Ce qui sonne juste en revanche, car cela renforce les observations précédentes, c’est la description de la solitude dans laquelle vit le candidat, et de son inaccessibilité aux autres. Cela peut rassurer ceux qui recherchent de l’autorité dans l’exercice du pouvoir. Cela peut inquiéter ceux qui pensent que la gestion d’une démocratie aux multiples intérêts contradictoires réclame une certaine souplesse de caractère.
Chacun choisira son camp.
Un petit dernier pour la route. Presque le plus savoureux. Poursuivant son chemin de croix, interroger un mur n’est jamais facile, le journaliste du Figaro dont il convient de citer le nom pour saluer le courage, Marion Mourgue et Judith Waintraub, ah tiens elles sont deux, deux femmes, se réfèrent aux critiques de Francois Bayrou. Réponse au bulldozer:
François Bayrou peut tout à fait monter à bord mais qu’il ne s’attende pas à ce que nous changions de direction, et encore moins de convictions. Ce n’est pas le style de François Fillon de céder à la pression, d’où qu’elle vienne d’ailleurs.

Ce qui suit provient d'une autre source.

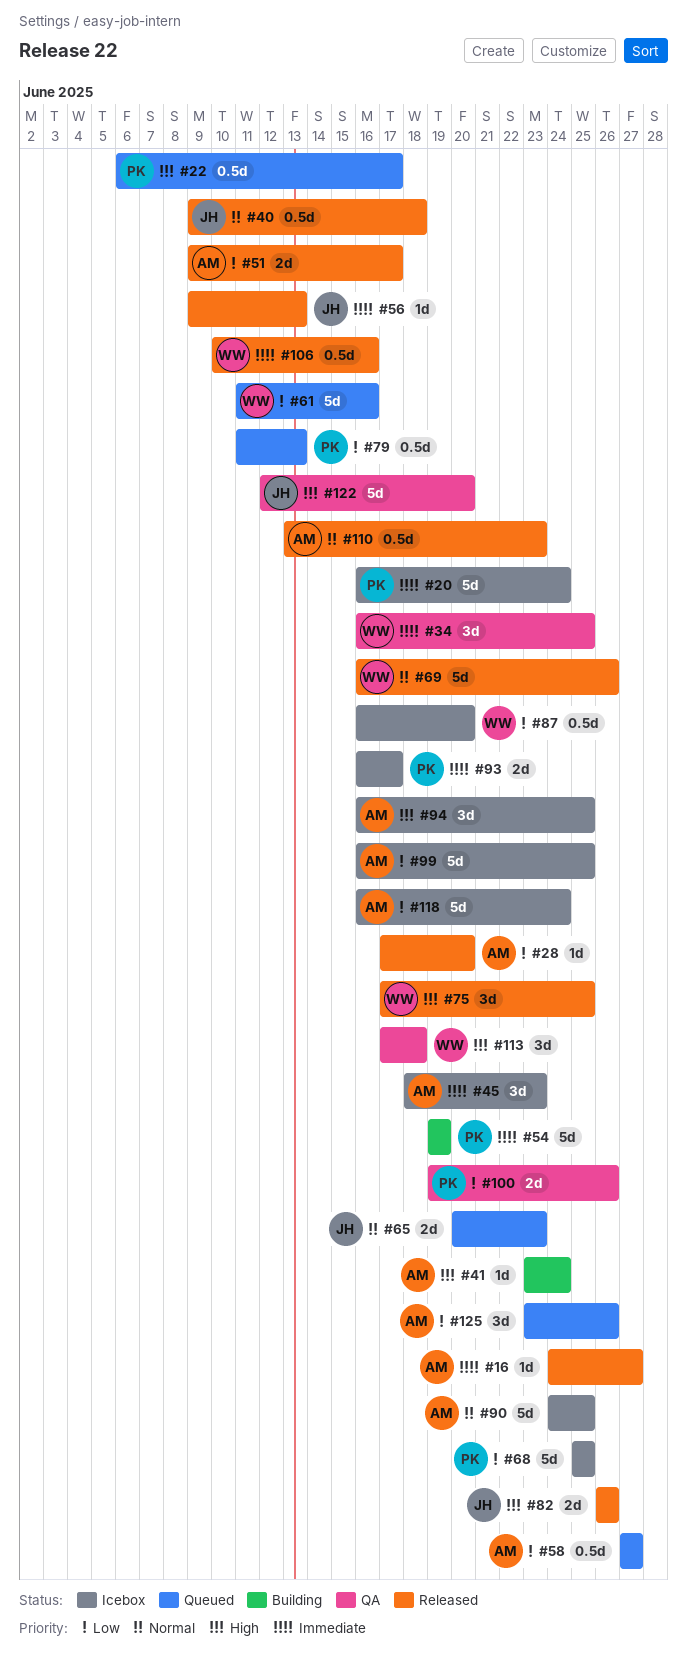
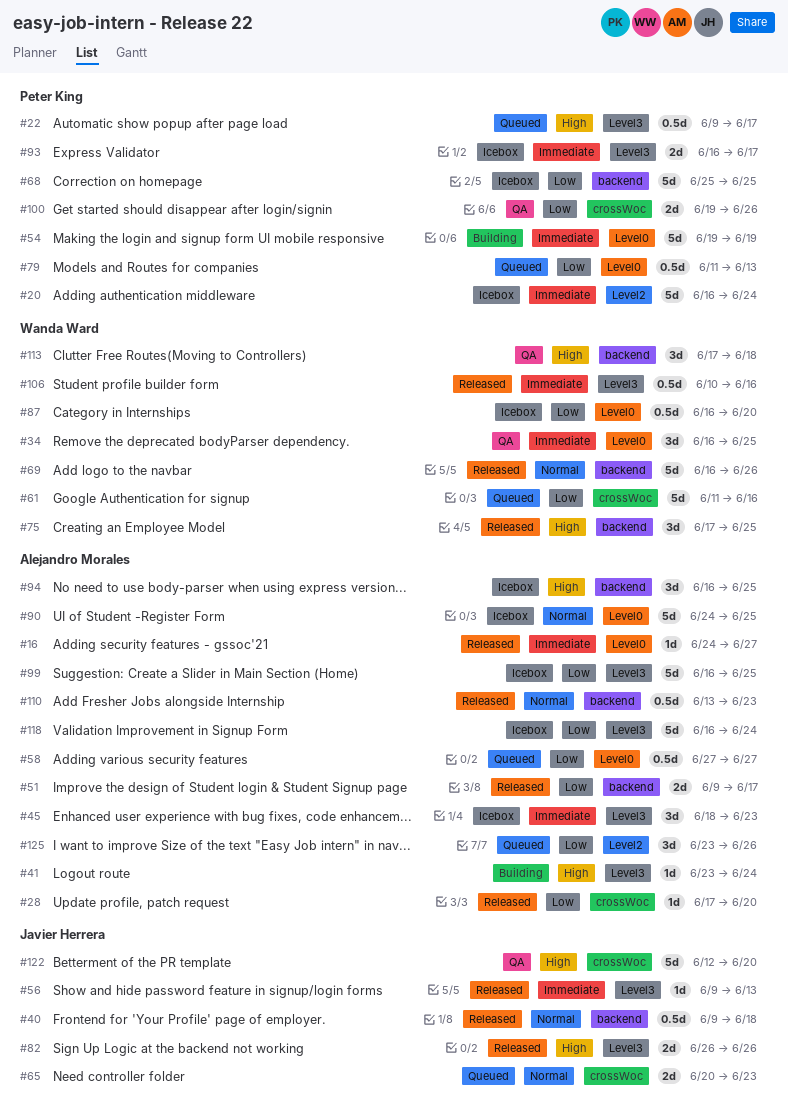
#22, start: Jun 6 -> Jun 9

Au moins, le tableau est homogène. Et tout le monde est prévenu. Encore que… L’épisode comico-comique de la Sécurité sociale témoigne d’une réalité un peu différente. Face à Alain Juppé, dans l’entre deux tours de la primaire, François Fillon a clairement exprimé son projet de réserver les remboursements de la vieille dame aux maladies graves. Devant le tollé, il s’est embrouillé, embourbé, noyé, au point de ne plus savoir ce qu’il veut exactement. S’il n’a pas encore dévié du sillon qu’il trace, paraît-il, toujours droit, il parait quand même assez proche d’effectuer sur la question un zig-zag.
De cet épisode, on peut tirer une leçon: un vrai dur n’est pas souvent celui qui s’affiche ainsi.